**TEXT**
BEGIN
# Bandsaw Help



## mhenry (Nov 27, 2011)

I recently bought a really cheap bandsaw from Home Depot, and wow is it a piece of crap. It will not cut straight. I have been trying to set it up to cut straight for weeks. I give up, you get what you pay for.

So I am looking for something better I dont have a bunch of room so would prefer a benchtop model. What would you guys suggest? Under $500.00 

Thanks, Mike


----------



## Marko Tsourkan (Nov 27, 2011)

Standalone ShopSmith, but you have to find one locally with a stand. Great quality, US made equipment. Better than Delta. You might want to put a larger pulley to slow it down a bit if you cut tropical hardwoods, but that's a minor adjustment. Another things is to replace the blade guides (blocks) to Carter guides (bearings, cost $100). Those will allow you to resaw wood very cleanly up to 4.5".


----------



## Pabloz (Nov 27, 2011)

The two that I use are 1) an old Delta Homecraft that I inherited from my father, this one is phenominal for wood, and 2) is a portable bandsaw used for metal that I built a vertical stand for. The Delta came out in the late '40s and is a cast iron work horse. Parts are still available and the only thing that has been replaced on this one in 50 years of use (between my father & I) is the rubber tires. The metal one is a HF and uses the standard 44 7/8" blades. This one has been great for the small metal cutting I need and also for some quick work outside. I made the stand out of a piece of 1/4" plate for the base and some 1/8" x 2" angle for the upright so that the saw is held vertical by to quick release clamps.


----------



## Burl Source (Nov 27, 2011)

If you could spend a little more I would suggest a 14" Jet bandsaw.
Here is a link to one on Amazon.





I have 2 of these that I use here.
One is just like the one in the link.
The other has the 6 inch riser block, roller guides and re-sawing fence.

They cut great, easy adjustments and simple to change blades.


----------



## HHH Knives (Nov 27, 2011)

I would second Mark on the 14" saw. Jet or Ridged 

I have a Ridged. and its been running strong for 6 years and counting.


----------



## Eamon Burke (Nov 27, 2011)

Amazing timing! I'll be watching this thread.


----------



## Pabloz (Nov 27, 2011)

Both of the ones I spoke about before are bench top and the two together would easily be under your $500.00 limit. Please allow me a second try at this with pics.

Delta Homecraft




HF Portable w/ home make stand


----------



## HHH Knives (Nov 27, 2011)

I have a benchtop band saw (never could get it to cut straight on anything thicker then 1/2 inch) and a deep cut porta band (awesome tool for cutting metal) Yet I still recommend a 14" band saw or larger for resaw work, cross cutting etc. Especially for some of the woods we like as knife handles. Rosewoods and Iron woods and many others including stabilized block are very hard and dense.


----------



## SpikeC (Nov 27, 2011)
END
**EXTRACTED MATERIAL**
BEGIN
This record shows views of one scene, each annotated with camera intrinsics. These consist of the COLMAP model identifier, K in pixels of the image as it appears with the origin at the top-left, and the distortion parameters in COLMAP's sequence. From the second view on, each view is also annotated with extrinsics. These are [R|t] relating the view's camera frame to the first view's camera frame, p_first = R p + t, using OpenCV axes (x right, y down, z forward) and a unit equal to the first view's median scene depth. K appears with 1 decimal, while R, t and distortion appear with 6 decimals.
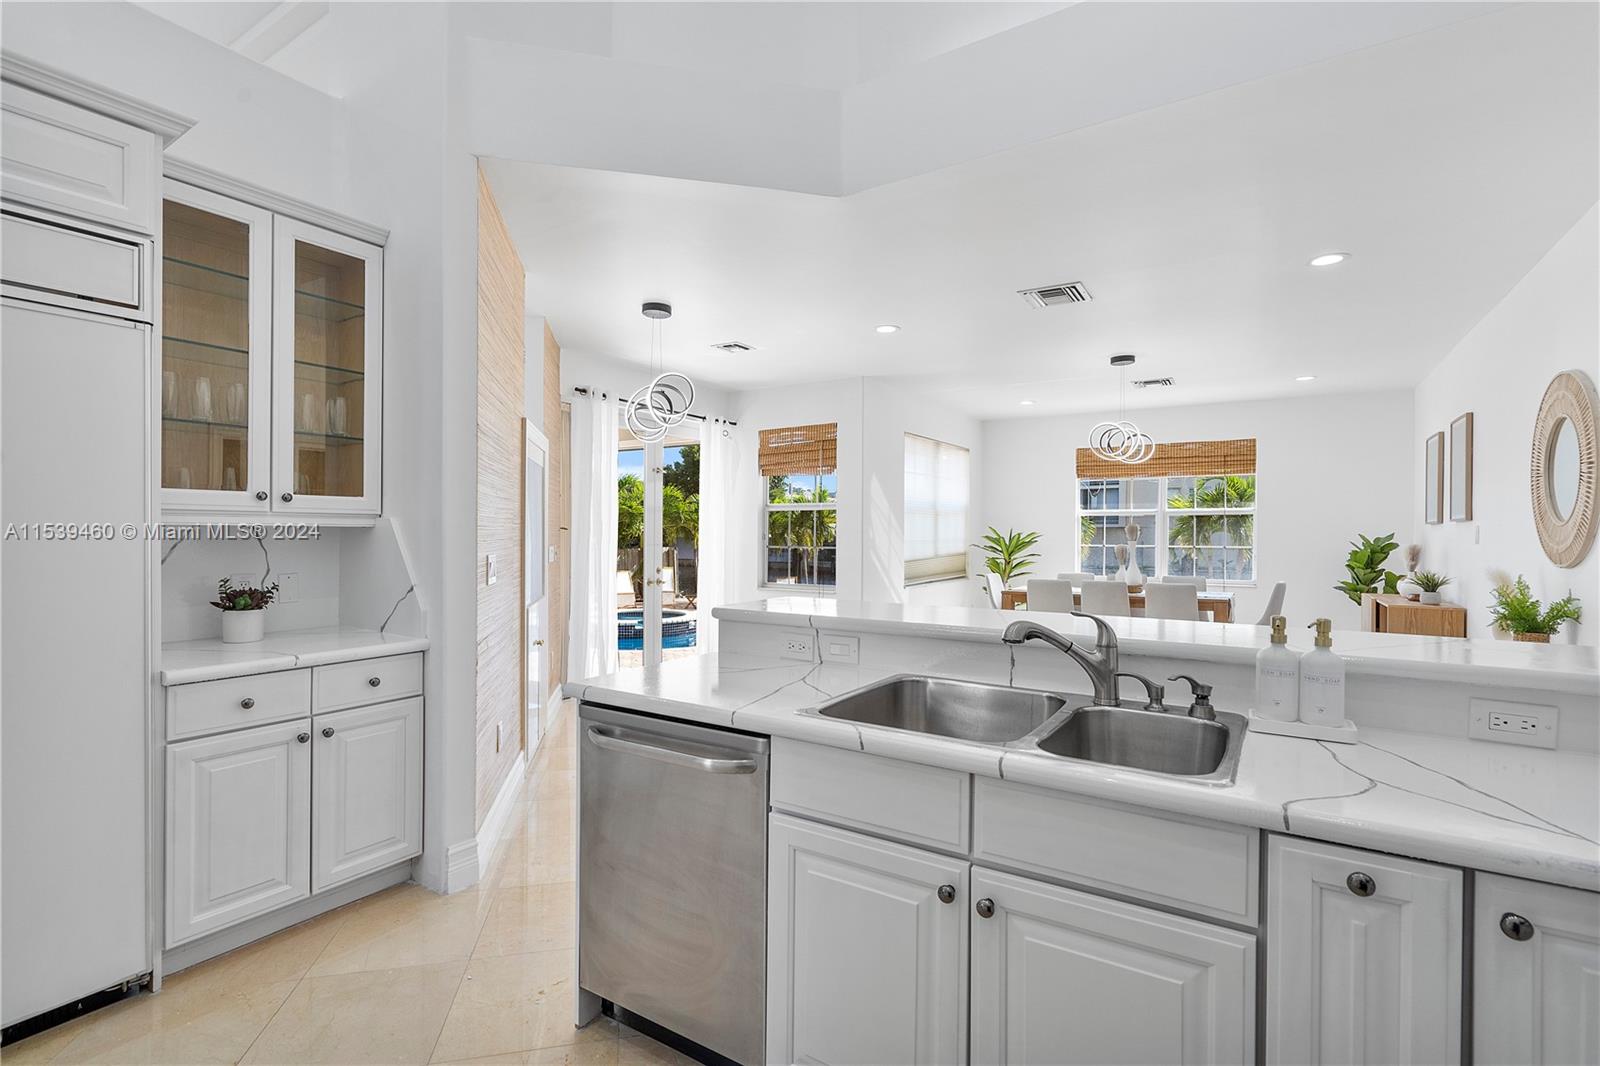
lens RADIAL K [[729.2, 0, 814.0], [0, 729.2, 533.8], [0, 0, 1]] dist [-0.004262, 0.002484]
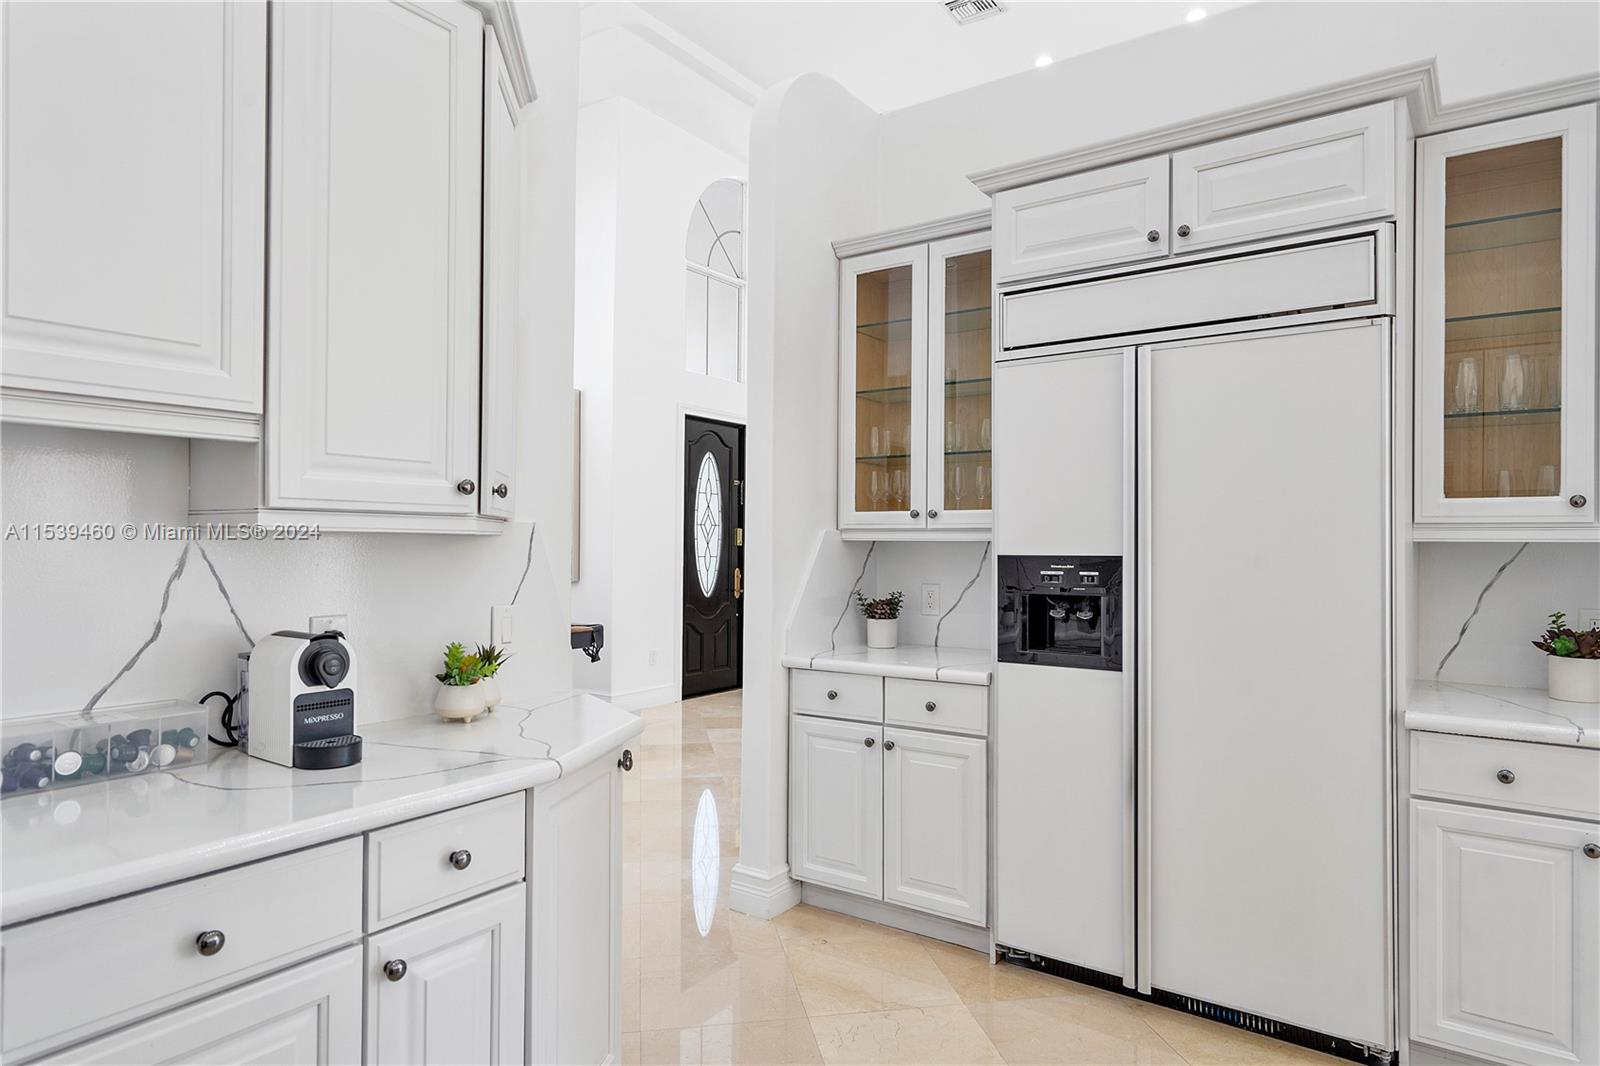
lens RADIAL K [[929.1, 0, 791.7], [0, 929.1, 532.4], [0, 0, 1]] dist [0.011070, -0.005005]
pose [[-0.052726, -0.014838, -0.998499, 0.157855], [-0.009143, 0.999855, -0.014375, -0.000544], [0.998567, 0.008372, -0.052854, 0.204429]]
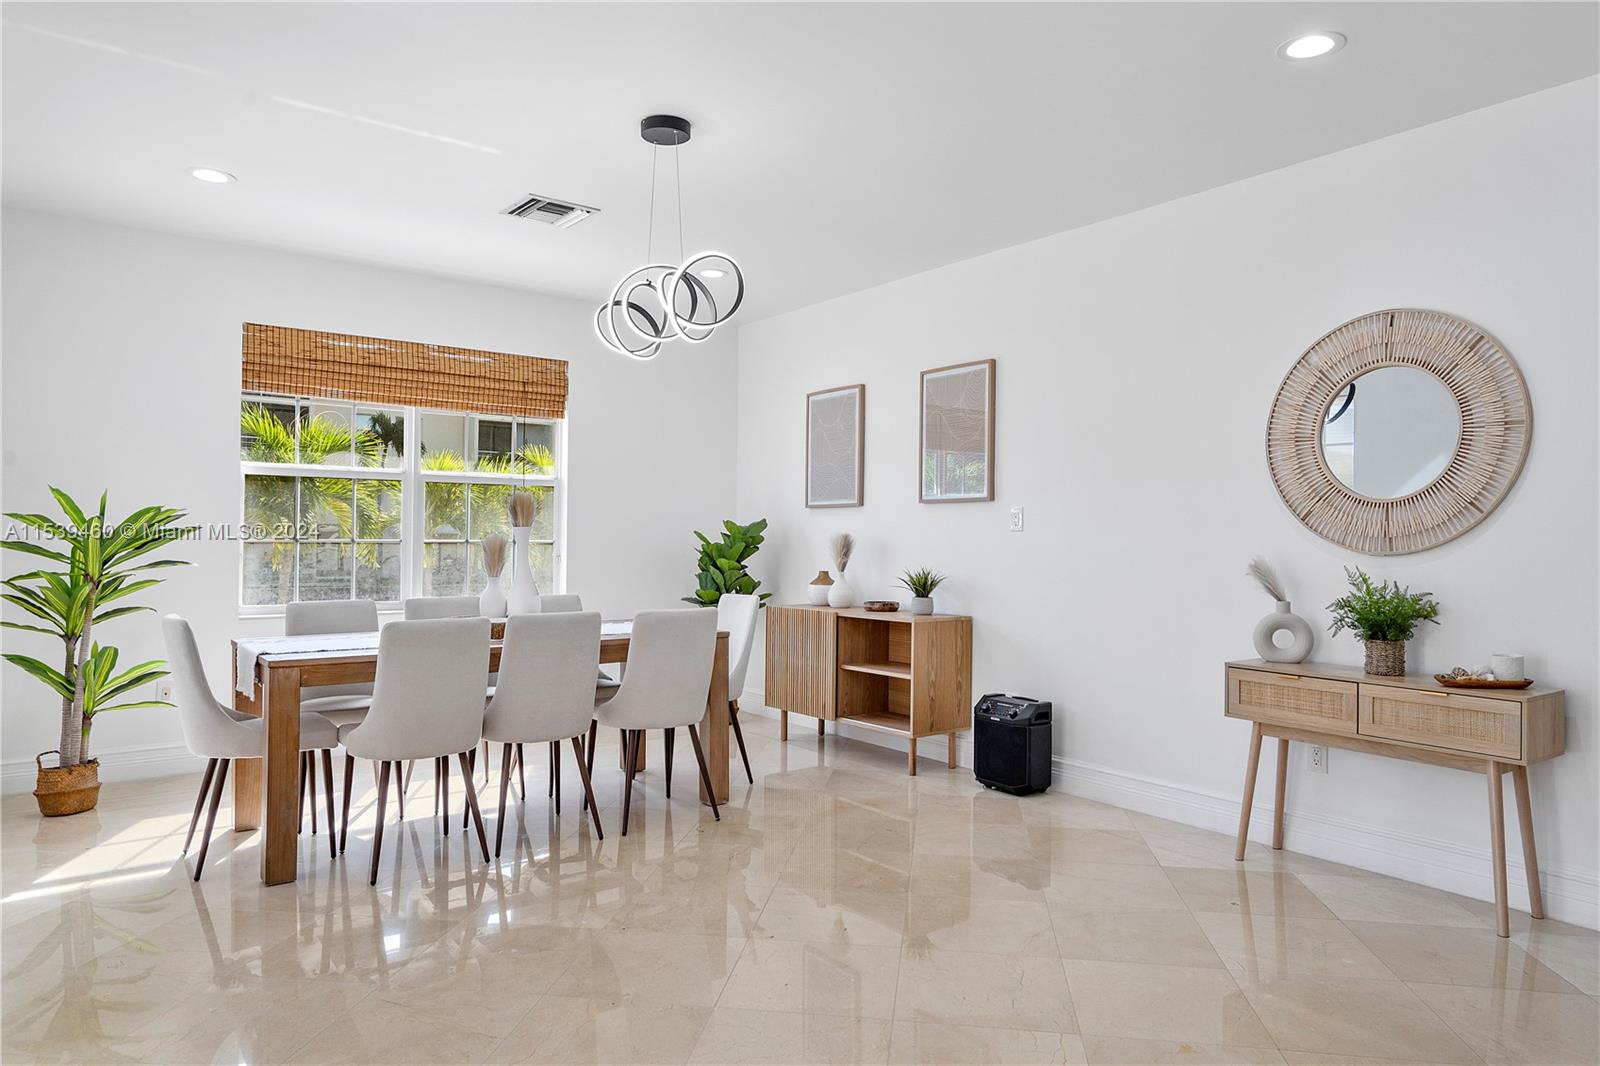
lens RADIAL K [[1012.8, 0, 804.2], [0, 1012.8, 541.3], [0, 0, 1]] dist [0.001336, -0.000753]
pose [[0.354719, -0.002248, 0.934970, -0.250185], [-0.007298, 0.999960, 0.005173, 0.029124], [-0.934945, -0.008659, 0.354688, 1.192833]]
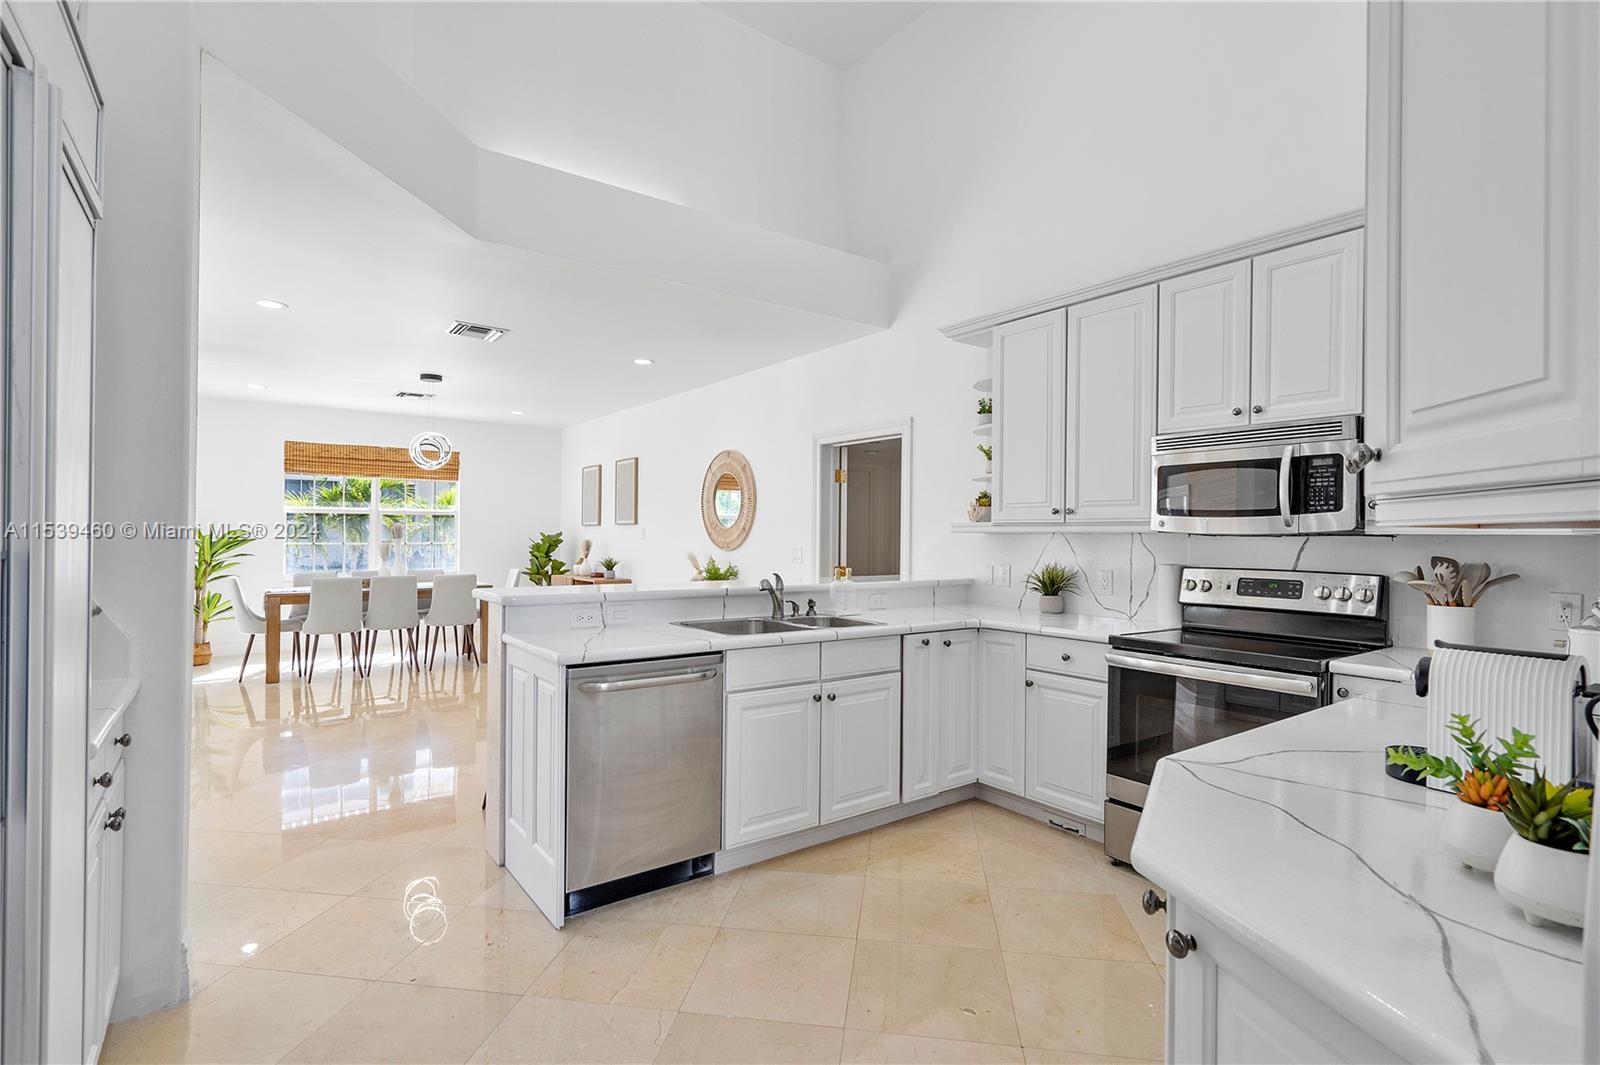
lens RADIAL K [[764.6, 0, 789.2], [0, 764.6, 532.1], [0, 0, 1]] dist [0.000092, 0.000881]
pose [[0.371445, 0.001820, 0.928453, -0.805963], [-0.004036, 0.999992, -0.000345, -0.003728], [-0.928446, -0.003619, 0.371450, 0.086903]]
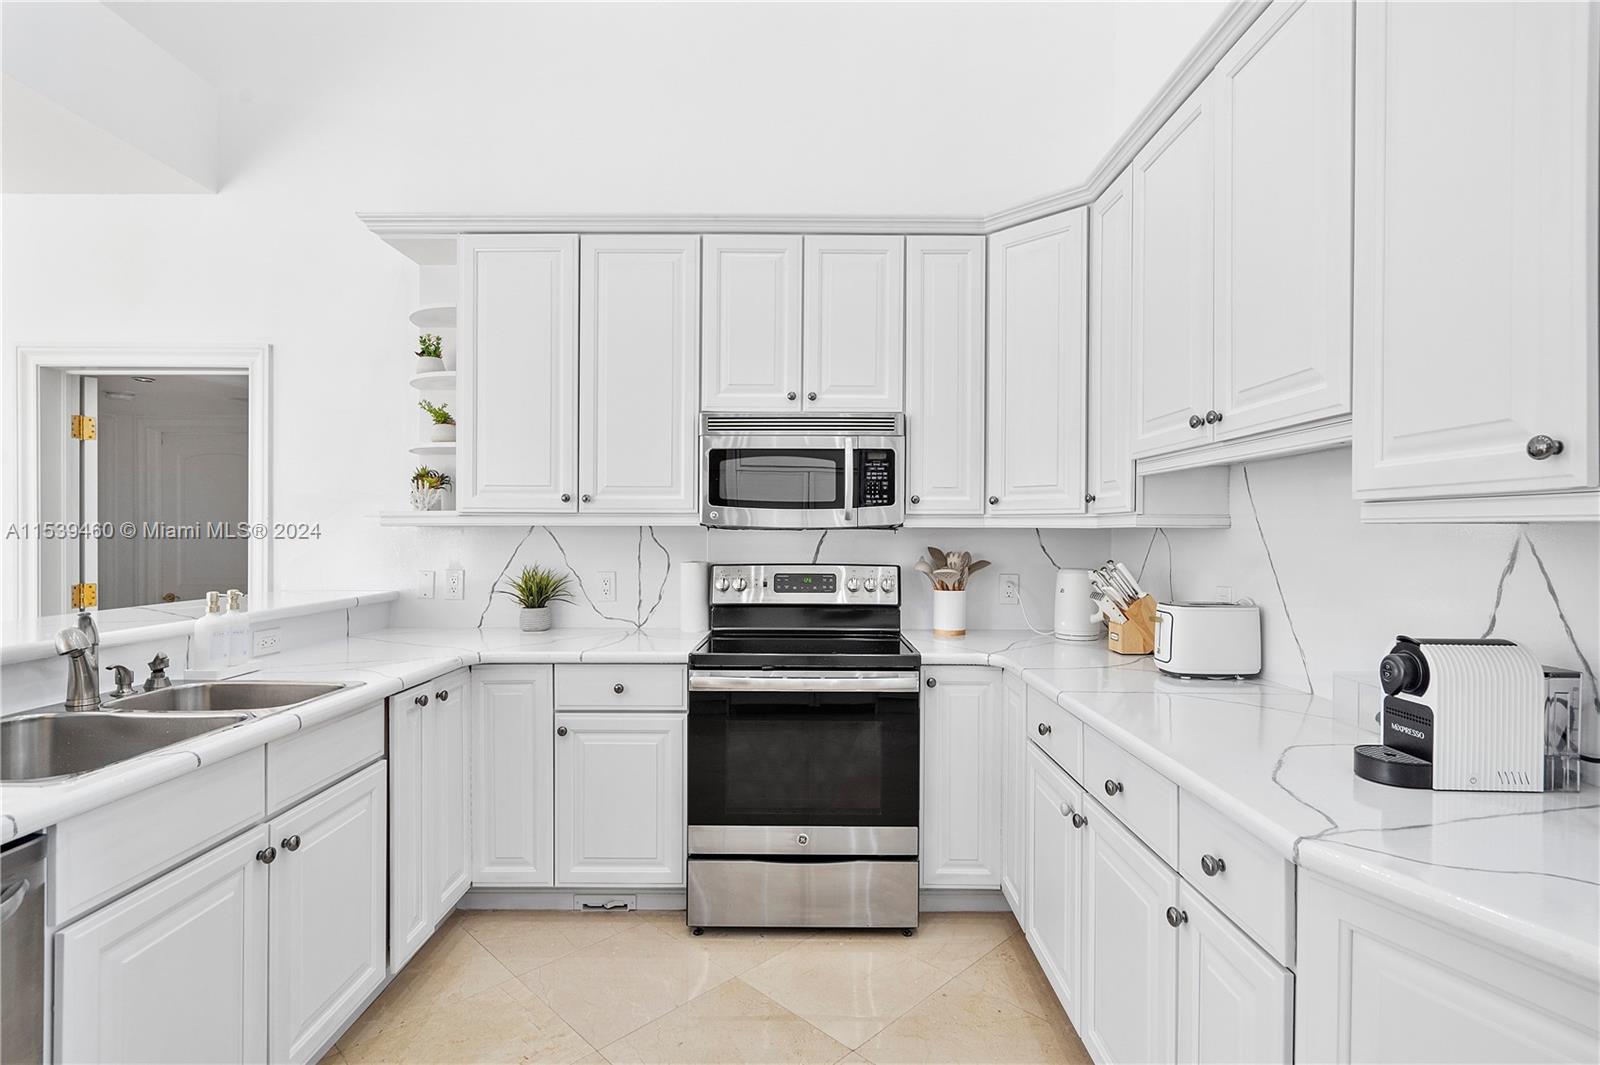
lens RADIAL K [[764.6, 0, 795.5], [0, 764.6, 538.5], [0, 0, 1]] dist [0.000092, 0.000881]
pose [[-0.535168, -0.011712, 0.844665, -0.489656], [-0.003159, 0.999925, 0.011863, -0.001678], [-0.844740, 0.003680, -0.535164, 0.377267]]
END
**REQUIRED ACTION 1**
In the bandsaw thread, what is the only part that has been replaced on the Delta Homecraft in 50 years of use?
**REQUIRED ACTION 2**
Resume the bandsaw thread from the point where it ends.
The entries have nothing to do with the work asked of you here.

**YOUR RESPONSE 1**
The rubber tires.

**YOUR RESPONSE 2**
Here is another vote for the Shopsmith bandsaw, although mine is powered by the Mark 5 unit. I'm also using the 6X48 belt sander on the mark 5 to do all my blade grinding, and horizontal boring capacity to make handles.


----------



## l r harner (Nov 27, 2011)

i have a craftmen 12 inch and a roll n saw 14 inch 
let the saw do the work and get good blades 
making sure that you have proper tension on the blade will also help keep the cut on tracck 

that is the blade kerf and tooth TPI how wide is the blade all are things that can hell keep a cut straight


----------



## tgraypots (Nov 27, 2011)

mike, I rece tly asked the same question of my friends around here, and they recommended a DeWalt portaband with an attachment to hold it upright with a table. swagoffroad.com has the attachments.


----------



## l r harner (Nov 27, 2011)

wait are you wantig to cut wood or steel that can make a big differance in tools cause of SFPM on the blade


----------



## Pabloz (Nov 28, 2011)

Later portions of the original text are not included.